In cluster topology, a group of nodes form a cluster, and the geographical target area is divided into numbers of clusters. Each cluster has one cluster head and one cluster member. In a cluster, two members cannot communicate directly, as shown in Fig. 3(b).
All cluster members send data to the cluster head, and hence the cluster head has the highest priority to allocate the channel for further communication. For any cluster member, inter-cluster and intra-cluster communication takes place via the cluster head.
Node with the highest energy is selected as cluster head as it consumes more energy. Special algorithms and protocols (for example, LEACH) elect the cluster head on the basis of remaining battery life (RBL) of all nodes within the cluster. A cluster that includes a variety of sensor nodes is called a heterogeneous cluster sensor network (Fig. 3b).
A multi-tier architecture is arranged in hierarchy or multiple layers. As shown in Fig. 3(c), one cluster has formed of scalar nodes and the other using video sensors. Both clusters forward the data to the sink through high-end video sensors. The sink is connected to the Internet (IP based network) via a wireless gateway. This way the user can monitor and control targeted areas from a remote location.
Challenges and opportunities
High data rates. WMSNs require high data rates as data is in terms of live video streaming, audio and still images. Achieving high data rates (in terms of Mbps) on available narrow channels is a challenging task. Recently, researchers started to implement ultra-wide band (UWB) technology on sensor nodes for higher data rates.
Signal detection and estimation. Signal detection, estimation, filtering, data gathering and wireless channel separation are still open research challenges for the implementation of WMSNs. Researchers have proposed OFDMs (frequency-division multiplexing schemes) to increase data rates and remove interference between two wireless channels.
Reliability. High information assurance is expected in WMSNs, and for that effective error detection, correction code with accuracy, robustness, resiliency and retransmission policy need to be found out.
Energy efficiency. Nodes have limited battery and, for most applications, charging and replacement of the battery is not possible. Nodes need to serve for many years. To reduce power consumption, researchers have already started designing and implementing different types of MAC protocols [real-time independent channels (RICH) MAC protocols, frame sharing (FRASH) MAC protocol, cluster based on demand multichannel MAC protocol, Q-MAC, RL-MAC and many more]. Energy efficiency can be obtained by implementing new algorithms on the physical layer (modulation techniques, architecture, etc) as well as on the MAC layer. Many image- and video-compression algorithms are also introduced, for instance, distributed video coding (DVC), high-efficiency video coding (HEVC), discrete cosine transform (DCT), discrete wavelet transform (DWT) and curvelet transform. Results show that by using advanced compression techniques, energy consumption can be reduced by up to 50 per cent.
Inherent uncertainty. In most WSNs, mobility of nodes creates problems as it affects topology, routing protocols and synchronisation. Coverage area and coherence bandwidth depend on moving obstacles and the surrounding environment.
Security and privacy. Multimedia industrial monitoring and control kind of applications require high privacy and security. Unauthenticated persons should not be able to access private data.
Quality of service (QoS) and quality of information(QoI). High QoS and QoI are required on each and every communication layer. The resolution should be good enough at remote places. For video streaming, 5fps to 20fps (frames per second) is expected for better quality, and all layers should be designed accordingly.

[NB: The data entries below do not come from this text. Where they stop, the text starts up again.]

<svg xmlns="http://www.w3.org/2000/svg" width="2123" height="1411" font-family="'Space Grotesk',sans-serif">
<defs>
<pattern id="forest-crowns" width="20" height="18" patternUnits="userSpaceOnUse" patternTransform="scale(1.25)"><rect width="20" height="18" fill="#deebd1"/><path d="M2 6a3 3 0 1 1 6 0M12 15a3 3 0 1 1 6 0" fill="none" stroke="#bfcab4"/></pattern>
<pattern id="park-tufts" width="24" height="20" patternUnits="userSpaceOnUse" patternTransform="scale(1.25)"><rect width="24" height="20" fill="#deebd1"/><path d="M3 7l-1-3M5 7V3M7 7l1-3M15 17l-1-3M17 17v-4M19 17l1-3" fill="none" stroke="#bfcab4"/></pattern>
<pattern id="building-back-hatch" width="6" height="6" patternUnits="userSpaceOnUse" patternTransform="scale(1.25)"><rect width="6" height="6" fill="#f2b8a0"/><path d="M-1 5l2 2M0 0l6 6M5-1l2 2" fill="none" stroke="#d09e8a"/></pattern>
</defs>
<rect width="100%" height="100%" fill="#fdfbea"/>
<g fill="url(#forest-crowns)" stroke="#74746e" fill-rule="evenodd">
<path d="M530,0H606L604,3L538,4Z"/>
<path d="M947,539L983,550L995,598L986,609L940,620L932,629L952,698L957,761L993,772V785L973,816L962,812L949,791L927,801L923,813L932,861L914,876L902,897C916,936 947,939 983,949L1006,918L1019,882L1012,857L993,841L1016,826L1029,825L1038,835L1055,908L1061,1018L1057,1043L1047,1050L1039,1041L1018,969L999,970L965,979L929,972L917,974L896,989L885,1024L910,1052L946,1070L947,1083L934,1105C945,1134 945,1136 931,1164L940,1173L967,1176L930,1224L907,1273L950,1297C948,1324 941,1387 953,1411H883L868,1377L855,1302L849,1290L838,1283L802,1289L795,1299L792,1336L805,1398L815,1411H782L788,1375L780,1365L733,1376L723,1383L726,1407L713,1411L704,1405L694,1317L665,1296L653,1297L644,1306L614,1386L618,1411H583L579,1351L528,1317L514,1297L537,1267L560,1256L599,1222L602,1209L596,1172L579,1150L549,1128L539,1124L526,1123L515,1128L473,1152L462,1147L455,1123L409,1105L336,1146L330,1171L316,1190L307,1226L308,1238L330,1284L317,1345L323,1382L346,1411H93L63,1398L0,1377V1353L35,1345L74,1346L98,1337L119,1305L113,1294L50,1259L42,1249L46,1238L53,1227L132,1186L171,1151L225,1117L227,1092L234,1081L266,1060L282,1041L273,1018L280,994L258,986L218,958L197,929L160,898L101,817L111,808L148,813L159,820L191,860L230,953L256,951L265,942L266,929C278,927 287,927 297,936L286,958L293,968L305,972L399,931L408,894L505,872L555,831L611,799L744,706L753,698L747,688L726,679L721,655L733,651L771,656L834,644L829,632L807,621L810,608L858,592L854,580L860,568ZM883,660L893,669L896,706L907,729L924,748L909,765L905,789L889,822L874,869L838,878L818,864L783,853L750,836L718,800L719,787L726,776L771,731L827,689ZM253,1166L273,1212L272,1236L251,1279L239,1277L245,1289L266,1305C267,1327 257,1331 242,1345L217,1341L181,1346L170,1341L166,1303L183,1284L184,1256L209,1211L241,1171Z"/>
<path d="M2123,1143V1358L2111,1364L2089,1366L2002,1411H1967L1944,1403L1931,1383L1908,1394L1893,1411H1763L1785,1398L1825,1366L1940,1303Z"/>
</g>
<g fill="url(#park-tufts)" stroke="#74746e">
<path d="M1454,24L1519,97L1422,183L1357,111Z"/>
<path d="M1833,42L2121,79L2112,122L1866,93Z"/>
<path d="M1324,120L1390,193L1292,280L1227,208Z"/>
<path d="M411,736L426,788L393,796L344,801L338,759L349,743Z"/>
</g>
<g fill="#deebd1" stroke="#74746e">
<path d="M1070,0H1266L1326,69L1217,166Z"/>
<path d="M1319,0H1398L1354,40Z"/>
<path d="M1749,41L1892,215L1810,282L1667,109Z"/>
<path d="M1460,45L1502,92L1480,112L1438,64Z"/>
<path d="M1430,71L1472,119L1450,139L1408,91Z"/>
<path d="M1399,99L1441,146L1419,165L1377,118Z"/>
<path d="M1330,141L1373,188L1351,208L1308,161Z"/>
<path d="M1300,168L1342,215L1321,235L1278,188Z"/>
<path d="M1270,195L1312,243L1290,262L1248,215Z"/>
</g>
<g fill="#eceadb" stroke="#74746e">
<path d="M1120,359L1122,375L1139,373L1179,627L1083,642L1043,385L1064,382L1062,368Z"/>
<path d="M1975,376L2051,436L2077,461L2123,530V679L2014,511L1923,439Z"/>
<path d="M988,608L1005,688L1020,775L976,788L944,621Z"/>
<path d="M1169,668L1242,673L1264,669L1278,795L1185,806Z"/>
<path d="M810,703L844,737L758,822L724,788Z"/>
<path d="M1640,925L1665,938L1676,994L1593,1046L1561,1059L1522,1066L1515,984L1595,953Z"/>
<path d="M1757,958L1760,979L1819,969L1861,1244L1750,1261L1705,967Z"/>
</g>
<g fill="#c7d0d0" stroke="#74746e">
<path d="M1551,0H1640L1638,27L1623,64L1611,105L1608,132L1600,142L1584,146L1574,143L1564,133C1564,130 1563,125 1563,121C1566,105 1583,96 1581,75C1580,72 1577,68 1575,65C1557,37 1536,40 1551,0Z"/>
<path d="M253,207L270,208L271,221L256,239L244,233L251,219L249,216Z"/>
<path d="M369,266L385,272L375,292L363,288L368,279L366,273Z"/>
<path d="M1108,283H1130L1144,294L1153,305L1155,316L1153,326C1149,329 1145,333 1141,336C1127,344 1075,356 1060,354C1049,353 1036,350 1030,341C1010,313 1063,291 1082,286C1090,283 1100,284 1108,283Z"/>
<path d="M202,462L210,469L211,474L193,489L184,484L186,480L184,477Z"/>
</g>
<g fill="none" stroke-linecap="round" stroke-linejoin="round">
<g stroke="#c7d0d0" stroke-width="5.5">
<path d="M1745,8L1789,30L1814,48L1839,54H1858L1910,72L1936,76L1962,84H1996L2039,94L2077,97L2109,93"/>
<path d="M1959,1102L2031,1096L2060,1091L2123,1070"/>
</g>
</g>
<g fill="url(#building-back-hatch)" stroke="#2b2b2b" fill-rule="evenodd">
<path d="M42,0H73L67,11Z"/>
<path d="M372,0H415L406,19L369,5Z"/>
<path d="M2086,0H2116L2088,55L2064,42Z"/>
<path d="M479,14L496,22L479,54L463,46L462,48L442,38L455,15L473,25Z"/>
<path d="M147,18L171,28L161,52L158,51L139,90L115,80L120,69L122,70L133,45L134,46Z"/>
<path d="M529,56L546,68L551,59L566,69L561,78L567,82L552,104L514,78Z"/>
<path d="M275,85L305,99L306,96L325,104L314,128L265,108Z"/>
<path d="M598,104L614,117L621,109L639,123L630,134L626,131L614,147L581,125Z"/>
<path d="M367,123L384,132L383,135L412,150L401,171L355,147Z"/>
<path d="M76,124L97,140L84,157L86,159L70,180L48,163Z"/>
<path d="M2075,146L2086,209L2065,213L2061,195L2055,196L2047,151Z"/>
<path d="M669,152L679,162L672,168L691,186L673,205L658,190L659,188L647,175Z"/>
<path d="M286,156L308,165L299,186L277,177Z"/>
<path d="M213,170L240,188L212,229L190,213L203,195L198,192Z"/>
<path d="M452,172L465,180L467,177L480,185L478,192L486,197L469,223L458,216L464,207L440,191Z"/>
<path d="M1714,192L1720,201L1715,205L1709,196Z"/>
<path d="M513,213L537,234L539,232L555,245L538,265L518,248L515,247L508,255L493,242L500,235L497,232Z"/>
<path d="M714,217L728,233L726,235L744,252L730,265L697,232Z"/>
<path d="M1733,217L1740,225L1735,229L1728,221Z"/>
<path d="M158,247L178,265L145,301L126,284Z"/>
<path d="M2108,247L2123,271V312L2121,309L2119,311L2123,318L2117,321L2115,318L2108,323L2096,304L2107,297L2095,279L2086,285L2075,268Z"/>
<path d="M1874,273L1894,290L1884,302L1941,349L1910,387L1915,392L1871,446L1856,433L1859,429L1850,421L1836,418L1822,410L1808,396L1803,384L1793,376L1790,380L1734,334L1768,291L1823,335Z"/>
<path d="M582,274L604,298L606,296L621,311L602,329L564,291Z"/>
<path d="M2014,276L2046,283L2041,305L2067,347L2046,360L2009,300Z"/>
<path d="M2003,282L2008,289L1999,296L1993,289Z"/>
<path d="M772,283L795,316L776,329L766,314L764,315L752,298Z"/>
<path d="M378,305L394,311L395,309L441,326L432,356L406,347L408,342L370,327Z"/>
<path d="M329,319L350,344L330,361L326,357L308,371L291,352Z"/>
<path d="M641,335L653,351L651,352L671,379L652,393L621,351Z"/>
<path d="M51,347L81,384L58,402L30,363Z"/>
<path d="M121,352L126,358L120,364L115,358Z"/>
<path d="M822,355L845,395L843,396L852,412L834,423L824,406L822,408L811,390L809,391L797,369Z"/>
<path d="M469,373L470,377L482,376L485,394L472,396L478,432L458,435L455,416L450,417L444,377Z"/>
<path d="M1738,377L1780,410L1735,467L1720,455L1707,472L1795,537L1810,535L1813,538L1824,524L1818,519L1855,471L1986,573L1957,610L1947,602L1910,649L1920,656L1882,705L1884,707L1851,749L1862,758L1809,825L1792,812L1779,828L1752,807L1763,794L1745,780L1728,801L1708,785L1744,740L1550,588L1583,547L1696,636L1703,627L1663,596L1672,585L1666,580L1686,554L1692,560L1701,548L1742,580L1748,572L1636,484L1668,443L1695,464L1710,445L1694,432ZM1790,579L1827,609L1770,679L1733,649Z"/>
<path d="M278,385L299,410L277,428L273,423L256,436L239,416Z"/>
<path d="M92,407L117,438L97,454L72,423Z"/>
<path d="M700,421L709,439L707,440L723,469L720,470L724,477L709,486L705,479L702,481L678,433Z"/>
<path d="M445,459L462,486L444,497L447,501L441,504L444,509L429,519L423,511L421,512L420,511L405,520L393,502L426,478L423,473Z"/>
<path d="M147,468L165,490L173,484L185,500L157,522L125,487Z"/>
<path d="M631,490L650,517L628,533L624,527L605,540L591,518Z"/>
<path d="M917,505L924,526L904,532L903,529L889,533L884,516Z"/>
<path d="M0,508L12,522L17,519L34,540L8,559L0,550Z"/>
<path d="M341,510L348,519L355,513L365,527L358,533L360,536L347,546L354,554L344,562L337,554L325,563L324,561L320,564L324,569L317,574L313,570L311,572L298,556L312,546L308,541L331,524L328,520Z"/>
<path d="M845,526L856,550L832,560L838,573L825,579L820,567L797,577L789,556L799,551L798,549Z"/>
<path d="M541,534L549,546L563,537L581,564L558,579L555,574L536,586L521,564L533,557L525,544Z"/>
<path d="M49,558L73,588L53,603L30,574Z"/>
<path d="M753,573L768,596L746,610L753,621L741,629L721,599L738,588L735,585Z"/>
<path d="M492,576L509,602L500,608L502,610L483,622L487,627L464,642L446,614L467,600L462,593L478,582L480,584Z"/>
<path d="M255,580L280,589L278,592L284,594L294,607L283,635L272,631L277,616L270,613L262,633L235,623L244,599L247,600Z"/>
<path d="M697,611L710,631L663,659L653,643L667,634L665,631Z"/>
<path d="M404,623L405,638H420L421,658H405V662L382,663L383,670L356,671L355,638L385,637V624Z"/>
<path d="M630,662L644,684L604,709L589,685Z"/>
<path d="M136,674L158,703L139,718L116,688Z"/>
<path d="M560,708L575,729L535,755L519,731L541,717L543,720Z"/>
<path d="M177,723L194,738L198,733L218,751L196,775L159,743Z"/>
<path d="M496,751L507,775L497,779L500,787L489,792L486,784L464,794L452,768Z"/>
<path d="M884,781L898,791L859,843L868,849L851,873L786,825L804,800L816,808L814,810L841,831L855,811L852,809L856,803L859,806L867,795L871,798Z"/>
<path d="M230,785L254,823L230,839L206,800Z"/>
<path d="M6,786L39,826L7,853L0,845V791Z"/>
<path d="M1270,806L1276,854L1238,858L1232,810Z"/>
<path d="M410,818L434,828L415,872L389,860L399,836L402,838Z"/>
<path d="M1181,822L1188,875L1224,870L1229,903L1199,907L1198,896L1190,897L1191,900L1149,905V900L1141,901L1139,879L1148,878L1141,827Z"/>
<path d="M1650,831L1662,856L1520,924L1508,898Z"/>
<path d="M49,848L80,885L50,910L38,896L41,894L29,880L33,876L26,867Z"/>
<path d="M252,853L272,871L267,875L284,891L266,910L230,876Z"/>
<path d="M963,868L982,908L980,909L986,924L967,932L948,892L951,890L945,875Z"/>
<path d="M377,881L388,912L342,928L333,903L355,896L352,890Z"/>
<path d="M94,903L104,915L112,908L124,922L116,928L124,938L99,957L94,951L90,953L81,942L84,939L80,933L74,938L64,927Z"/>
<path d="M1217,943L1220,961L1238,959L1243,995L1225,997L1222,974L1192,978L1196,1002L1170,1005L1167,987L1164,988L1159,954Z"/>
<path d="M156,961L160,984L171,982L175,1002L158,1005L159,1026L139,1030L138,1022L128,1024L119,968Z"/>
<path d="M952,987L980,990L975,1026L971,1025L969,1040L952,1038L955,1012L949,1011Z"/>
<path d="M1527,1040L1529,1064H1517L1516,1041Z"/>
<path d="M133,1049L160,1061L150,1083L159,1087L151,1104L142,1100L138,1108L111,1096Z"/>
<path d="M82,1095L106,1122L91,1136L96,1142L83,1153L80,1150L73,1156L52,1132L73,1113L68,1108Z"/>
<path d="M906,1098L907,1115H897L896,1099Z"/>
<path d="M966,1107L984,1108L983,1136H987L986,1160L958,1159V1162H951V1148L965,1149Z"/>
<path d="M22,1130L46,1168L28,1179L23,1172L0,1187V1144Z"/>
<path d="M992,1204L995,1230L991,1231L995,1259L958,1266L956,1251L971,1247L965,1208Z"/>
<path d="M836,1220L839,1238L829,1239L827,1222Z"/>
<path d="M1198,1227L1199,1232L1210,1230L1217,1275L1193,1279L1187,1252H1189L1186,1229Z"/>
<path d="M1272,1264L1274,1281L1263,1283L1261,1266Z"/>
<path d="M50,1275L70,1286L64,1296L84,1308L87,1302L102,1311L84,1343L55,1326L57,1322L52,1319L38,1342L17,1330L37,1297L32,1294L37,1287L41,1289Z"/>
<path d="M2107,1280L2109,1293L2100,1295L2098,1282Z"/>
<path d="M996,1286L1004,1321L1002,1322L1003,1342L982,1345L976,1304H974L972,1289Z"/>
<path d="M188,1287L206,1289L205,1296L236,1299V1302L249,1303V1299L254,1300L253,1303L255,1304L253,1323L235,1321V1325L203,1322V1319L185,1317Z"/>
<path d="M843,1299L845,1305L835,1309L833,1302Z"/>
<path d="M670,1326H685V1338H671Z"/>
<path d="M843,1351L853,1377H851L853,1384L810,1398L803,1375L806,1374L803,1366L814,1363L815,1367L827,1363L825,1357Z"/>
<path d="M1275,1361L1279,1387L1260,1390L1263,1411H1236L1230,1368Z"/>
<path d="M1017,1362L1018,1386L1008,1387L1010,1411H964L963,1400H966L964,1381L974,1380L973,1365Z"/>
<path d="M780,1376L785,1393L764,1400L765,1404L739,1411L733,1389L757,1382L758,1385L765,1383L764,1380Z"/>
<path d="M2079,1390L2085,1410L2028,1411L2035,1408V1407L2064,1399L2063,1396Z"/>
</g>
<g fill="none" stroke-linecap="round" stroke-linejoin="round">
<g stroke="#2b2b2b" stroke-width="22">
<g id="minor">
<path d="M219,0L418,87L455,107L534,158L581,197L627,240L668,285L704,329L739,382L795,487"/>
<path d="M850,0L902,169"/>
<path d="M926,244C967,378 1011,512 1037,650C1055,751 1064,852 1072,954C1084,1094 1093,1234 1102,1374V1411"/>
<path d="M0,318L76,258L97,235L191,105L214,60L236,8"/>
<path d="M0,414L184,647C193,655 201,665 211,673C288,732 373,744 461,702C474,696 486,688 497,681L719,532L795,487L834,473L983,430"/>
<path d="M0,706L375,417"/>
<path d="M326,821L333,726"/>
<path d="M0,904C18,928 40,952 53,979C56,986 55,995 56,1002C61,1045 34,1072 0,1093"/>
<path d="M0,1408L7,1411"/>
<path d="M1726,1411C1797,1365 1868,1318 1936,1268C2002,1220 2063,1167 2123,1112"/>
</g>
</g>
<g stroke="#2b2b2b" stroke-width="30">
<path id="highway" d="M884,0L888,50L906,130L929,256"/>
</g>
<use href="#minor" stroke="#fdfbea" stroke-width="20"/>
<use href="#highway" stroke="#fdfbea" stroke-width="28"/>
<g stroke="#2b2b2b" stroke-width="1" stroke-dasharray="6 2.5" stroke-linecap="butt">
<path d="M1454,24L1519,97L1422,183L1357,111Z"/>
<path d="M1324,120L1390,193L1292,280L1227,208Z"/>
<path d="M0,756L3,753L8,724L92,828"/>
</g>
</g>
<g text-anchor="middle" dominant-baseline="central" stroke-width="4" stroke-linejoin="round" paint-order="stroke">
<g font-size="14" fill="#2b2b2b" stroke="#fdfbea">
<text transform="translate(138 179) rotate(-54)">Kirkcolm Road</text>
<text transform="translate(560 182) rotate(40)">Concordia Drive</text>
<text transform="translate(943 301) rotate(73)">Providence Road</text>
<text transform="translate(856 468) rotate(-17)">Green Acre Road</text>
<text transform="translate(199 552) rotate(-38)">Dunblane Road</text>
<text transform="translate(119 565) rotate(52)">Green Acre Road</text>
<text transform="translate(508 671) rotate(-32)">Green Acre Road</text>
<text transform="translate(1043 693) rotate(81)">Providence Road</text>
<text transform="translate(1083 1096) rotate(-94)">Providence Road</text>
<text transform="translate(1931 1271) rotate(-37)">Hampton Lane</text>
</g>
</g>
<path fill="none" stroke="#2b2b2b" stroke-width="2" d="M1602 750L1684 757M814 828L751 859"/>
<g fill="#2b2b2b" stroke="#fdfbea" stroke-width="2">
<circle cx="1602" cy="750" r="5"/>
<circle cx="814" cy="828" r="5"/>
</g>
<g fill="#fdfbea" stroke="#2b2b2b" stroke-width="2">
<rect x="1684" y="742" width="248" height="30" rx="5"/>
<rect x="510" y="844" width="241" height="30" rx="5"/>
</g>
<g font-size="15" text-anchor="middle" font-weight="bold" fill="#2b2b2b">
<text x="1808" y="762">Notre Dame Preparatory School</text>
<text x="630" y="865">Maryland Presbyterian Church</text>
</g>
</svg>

WMSNs have numerous killer applications. Multimedia surveillance sensor networks can be used to enhance and complement existing surveillance systems to prevent crime and terrorist attacks. These can be used to locate missing persons, identify criminals or terrorists and record other potentially relevant activities, such as thefts, car accidents and traffic violations. With the help of WMSNs, it will be possible to monitor car traffic in big cities and on highways that offer traffic-routing advice to prevent congestion or identify violations.
WMSNs play a vital role in personal health care units. Telemedicine sensor networks can be integrated with 3G and 4G mobile networks to provide ubiquitous health care services. Patients can carry various types of medical sensors to monitor different parameters, such as blood pressure, ECG, breathing activity, pulse oximetry and body temperature. Remote medical centres or personal doctors can monitor the condition of patients to infer emergency situations. This will be more beneficial for villages and rural areas where doctors and health centres are not available all the time.
WMSNs can also be used for environmental and structural monitoring purposes. Video and image sensors may be used to monitor the structural health of bridges and other civil structures. In industrial applications, WMSNs can give visual inspections and automated actions.